This method also requires plastid probes spaced less than about 80 kilobases apart that can be hybridized against the library. Genomes for which insufficient PCR primers exist could be heterologously probed with genes amplified from a related species using hybridization conditions less stringent than those presented here. In addition, as long as at least one organellar clone is positively identified, its end sequences can be used to reprobe the library and "walk" around the genome in both directions. Highly rearranged genomes could also potentially cause problems with determining coverage across the entire plastid genome map. Although interpretation is complicated by the presence of fosmid vector ligated to the insert DNA, restriction mapping of clones could be used to confirm complete genome coverage. However, end sequencing and an increased number of internal PCR tests on each clone should be sufficient, if possible, in practically all cases. 17

One final caveat that we encountered in screening our clones is the possibility of false positive hybridizations resulting from lateral transfers of plastid DNA to either the mitochondrial or nuclear genome. Despite the fact that most of the plated fosmid clones have inserts of nuclear origin, any transfer to the nuclear genome that exists in single copy form is highly unlikely to be detected using the number of clones we screened, as only a small proportion of the vast nuclear genome is represented. A transfer of plastid material to the mitochondrial genome is much more likely to be detected because, like the plastid genome, it exists in high copy number within each cell (10). We detected two clones whose inserts are suspected to be of mitochondrial origin. End sequence of a strongly hybridizing clone for Ipomoea gave Blastn results very similar to regions of the

Beta vulgaris mitochondrial genome (NC 002511) on both ends. One clone for Cuscuta exaltata reported plastid sequences as the best blast hit on both ends, and PCR tests showed it contained all of the plastid probes it should have as predicted by the end sequences.

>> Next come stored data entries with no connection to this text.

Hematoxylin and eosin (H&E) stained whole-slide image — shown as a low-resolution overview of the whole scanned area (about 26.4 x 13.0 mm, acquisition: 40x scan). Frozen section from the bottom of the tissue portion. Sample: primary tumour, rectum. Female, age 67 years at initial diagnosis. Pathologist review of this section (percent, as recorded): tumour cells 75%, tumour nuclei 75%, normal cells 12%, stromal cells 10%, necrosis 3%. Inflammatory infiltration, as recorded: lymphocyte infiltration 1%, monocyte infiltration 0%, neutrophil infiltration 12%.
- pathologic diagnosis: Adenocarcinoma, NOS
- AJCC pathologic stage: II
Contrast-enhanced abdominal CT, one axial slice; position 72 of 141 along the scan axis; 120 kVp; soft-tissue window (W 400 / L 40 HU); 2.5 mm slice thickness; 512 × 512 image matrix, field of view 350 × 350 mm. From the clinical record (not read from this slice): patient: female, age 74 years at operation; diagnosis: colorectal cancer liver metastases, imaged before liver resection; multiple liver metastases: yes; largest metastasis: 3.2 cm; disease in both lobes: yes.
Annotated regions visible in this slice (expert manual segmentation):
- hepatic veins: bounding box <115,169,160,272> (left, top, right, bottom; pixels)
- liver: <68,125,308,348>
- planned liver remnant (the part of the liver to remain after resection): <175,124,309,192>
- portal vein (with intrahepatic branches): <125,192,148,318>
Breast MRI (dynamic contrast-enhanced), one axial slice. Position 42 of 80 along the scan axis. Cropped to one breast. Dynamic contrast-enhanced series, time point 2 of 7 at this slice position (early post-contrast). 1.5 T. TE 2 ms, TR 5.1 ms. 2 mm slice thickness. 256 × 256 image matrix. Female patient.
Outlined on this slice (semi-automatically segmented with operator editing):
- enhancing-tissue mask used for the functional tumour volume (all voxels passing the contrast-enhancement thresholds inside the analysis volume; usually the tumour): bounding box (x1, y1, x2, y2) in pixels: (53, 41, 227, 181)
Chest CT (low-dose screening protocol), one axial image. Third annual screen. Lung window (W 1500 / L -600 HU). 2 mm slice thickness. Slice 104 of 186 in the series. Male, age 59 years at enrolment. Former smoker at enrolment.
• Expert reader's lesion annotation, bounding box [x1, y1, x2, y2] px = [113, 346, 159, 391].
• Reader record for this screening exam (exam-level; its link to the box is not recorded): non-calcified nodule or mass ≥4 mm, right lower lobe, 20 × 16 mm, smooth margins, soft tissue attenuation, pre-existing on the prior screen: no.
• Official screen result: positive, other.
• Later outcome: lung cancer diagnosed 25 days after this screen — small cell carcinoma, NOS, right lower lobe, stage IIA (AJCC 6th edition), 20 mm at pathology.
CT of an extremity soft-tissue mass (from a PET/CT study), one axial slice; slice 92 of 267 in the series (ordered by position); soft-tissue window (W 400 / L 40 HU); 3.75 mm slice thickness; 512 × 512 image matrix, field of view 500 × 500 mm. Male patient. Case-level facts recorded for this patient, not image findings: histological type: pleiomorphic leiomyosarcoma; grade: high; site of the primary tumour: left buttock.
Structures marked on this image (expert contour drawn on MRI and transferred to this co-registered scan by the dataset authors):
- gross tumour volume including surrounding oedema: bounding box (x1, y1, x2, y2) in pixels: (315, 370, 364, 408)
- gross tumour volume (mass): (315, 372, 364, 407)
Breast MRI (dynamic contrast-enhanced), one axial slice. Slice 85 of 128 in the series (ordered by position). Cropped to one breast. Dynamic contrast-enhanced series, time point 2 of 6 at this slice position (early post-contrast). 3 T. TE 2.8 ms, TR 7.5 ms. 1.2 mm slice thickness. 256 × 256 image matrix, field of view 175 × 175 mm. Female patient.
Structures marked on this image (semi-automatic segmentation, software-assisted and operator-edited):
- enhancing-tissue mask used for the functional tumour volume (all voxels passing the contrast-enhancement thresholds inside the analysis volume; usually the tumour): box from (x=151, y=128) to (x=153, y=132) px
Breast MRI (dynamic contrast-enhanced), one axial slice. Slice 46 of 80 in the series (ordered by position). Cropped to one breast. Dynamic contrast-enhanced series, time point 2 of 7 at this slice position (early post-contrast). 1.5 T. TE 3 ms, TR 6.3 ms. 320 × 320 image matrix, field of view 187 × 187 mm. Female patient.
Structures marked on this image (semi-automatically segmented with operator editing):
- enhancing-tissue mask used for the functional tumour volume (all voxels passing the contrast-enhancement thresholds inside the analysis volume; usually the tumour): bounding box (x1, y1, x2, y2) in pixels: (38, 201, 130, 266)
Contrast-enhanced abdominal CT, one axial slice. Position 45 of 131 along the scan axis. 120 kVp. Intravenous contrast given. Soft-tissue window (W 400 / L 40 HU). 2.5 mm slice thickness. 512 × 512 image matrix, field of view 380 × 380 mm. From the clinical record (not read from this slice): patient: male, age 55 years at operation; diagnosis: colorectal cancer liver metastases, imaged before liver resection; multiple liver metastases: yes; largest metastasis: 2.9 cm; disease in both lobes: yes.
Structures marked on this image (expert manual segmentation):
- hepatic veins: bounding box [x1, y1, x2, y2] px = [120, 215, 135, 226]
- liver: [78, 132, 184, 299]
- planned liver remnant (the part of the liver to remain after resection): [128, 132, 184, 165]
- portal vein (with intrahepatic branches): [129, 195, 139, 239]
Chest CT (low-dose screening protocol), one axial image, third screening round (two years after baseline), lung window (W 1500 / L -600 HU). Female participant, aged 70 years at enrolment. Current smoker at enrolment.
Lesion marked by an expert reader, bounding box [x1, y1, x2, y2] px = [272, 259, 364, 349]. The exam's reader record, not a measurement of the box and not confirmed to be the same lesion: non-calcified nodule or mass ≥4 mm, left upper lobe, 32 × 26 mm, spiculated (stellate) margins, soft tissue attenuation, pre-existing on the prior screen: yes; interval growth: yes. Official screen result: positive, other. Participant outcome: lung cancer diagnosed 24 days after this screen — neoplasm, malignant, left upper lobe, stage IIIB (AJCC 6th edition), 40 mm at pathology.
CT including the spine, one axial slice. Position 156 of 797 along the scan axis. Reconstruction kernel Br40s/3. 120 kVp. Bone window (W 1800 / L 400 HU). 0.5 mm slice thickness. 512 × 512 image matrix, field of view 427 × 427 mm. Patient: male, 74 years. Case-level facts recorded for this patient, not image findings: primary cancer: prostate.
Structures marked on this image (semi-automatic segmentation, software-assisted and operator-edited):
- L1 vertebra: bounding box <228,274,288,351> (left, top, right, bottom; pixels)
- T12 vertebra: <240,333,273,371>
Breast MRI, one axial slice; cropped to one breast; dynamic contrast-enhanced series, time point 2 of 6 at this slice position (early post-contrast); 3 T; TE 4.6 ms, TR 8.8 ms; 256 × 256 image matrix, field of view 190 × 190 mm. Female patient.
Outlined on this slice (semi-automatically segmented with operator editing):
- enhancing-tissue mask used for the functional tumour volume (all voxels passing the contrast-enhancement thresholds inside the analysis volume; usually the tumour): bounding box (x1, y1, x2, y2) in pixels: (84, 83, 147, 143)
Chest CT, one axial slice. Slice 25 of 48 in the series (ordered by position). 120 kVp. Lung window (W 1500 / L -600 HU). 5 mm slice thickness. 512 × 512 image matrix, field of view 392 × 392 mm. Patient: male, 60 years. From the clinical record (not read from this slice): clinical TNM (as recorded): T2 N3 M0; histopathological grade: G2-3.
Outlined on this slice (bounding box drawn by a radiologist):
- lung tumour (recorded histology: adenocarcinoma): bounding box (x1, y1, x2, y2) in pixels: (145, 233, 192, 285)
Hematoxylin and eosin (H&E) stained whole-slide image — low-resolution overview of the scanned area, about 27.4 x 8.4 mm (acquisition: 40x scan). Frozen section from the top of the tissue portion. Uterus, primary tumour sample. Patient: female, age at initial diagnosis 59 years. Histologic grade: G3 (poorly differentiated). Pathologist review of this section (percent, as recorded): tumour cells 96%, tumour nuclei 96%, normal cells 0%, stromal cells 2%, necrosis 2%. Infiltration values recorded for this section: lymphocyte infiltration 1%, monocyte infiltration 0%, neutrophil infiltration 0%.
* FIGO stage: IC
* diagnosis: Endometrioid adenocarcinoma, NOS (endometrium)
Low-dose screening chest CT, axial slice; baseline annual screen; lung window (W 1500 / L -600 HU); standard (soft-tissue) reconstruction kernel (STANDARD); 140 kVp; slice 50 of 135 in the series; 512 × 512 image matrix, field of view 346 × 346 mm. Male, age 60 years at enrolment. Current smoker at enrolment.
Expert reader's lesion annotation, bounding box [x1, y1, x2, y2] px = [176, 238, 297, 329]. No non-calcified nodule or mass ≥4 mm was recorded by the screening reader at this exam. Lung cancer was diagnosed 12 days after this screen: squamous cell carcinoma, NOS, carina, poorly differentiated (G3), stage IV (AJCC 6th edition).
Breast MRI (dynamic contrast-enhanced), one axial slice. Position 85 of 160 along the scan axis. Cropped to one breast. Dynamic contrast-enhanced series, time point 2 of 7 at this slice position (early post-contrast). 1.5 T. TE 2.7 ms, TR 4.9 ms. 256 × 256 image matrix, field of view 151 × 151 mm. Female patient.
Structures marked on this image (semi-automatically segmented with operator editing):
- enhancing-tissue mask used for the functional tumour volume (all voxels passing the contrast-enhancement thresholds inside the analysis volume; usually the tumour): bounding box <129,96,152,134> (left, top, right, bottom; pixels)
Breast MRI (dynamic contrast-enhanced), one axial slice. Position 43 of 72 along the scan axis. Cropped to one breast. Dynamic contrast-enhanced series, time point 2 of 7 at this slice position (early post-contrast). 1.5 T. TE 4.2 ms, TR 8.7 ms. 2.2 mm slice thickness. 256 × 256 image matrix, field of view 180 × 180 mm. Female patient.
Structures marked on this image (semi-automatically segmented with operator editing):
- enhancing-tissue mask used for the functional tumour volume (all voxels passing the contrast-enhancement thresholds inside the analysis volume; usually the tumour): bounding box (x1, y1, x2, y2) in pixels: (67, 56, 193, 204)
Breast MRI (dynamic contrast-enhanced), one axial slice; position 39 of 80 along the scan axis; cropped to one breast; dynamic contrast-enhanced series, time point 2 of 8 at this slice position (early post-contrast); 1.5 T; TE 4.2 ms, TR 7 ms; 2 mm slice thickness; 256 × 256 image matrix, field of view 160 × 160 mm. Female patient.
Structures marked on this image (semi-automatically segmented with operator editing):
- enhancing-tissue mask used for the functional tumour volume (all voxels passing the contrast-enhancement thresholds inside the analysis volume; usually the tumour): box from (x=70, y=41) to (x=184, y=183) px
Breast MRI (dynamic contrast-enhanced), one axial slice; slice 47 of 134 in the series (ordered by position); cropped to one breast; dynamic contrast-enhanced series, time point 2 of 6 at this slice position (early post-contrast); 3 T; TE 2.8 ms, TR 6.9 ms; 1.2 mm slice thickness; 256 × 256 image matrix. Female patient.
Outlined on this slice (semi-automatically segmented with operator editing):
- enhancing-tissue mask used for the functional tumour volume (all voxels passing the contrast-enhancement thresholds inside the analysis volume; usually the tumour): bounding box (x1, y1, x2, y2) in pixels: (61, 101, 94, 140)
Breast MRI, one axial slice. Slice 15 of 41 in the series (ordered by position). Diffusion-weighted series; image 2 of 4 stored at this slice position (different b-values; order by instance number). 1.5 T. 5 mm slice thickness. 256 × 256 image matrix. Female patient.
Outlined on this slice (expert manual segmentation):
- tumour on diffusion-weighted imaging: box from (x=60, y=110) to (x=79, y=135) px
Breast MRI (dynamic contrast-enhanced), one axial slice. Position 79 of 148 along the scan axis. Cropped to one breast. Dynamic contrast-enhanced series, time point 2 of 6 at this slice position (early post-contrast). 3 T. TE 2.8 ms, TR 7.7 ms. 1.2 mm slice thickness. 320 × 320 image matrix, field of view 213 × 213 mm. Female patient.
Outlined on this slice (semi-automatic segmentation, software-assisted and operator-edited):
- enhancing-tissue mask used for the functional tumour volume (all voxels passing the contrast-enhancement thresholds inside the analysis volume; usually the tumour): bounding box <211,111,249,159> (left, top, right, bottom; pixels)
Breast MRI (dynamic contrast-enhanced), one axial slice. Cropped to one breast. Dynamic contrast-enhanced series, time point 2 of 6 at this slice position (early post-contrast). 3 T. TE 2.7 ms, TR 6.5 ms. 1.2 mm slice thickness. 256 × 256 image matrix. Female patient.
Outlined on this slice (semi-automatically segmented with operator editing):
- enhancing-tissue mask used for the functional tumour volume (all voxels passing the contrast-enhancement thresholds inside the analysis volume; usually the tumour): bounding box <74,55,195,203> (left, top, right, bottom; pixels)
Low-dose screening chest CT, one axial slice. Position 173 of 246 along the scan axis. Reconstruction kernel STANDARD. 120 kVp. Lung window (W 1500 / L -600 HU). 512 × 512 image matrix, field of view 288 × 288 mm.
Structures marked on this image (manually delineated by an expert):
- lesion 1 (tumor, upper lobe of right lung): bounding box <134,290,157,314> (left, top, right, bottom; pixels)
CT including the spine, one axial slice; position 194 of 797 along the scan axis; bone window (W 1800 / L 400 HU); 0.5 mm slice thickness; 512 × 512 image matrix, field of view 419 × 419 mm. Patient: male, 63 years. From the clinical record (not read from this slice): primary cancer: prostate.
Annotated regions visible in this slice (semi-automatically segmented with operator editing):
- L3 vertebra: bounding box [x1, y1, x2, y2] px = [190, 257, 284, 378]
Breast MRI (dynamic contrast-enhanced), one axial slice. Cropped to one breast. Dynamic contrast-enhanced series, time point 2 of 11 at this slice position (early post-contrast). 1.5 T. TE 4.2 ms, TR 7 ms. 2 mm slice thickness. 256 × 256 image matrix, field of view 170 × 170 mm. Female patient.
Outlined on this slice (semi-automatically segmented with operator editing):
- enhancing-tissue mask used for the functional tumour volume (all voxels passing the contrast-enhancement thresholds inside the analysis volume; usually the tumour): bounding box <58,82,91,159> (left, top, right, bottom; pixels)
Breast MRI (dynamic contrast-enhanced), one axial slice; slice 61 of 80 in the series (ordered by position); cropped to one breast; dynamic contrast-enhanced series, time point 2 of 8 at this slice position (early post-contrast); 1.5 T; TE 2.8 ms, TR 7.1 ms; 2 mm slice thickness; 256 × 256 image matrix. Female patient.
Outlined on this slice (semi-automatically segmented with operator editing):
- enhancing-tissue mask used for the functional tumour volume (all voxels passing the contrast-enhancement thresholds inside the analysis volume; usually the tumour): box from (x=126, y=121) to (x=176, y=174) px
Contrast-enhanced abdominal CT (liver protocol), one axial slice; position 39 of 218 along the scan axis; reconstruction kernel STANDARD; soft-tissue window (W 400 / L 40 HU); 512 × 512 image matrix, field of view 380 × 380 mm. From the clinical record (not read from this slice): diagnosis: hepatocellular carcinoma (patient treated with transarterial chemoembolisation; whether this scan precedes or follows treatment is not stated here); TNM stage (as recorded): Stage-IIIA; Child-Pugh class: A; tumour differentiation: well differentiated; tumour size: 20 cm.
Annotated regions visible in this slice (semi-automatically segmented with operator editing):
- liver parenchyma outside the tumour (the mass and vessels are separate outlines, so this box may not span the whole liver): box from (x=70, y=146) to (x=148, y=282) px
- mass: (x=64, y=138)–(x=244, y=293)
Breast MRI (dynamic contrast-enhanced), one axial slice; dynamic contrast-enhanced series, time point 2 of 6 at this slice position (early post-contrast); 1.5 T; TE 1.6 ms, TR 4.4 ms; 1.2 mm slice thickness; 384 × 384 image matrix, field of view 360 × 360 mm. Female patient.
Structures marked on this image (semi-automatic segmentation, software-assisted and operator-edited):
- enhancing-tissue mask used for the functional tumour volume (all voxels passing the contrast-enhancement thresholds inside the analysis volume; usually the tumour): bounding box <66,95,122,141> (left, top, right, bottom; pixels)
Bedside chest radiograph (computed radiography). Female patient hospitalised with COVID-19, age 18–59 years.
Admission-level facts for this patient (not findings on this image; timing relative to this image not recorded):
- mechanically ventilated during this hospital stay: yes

However, most of the genes in this clone were obvious pseudogenes, revealed as such by early stop codons or large truncations. Some pseudogenes were present in multiple copies, and many internal rearrangements existed for this clone, although the pseudogene sequences were not extremely divergent from the true gene sequences. Quite rapid structural change yet slow mutation rates are characteristic of plant mitochondrial genomes (10), indicating this clone is probably a large fragment of plastid DNA that was transferred to the mitochondrial genome, where it has become nonfunctional. Transfers from the plastid to the mitochondrion of genetic material this sizable have never been reported before, but it is not completely unexpected given that in at least one strain of 18

Arabidopsis thaliana, a nearly full copy of the mitochondrial genome is present on a nuclear chromosome (11).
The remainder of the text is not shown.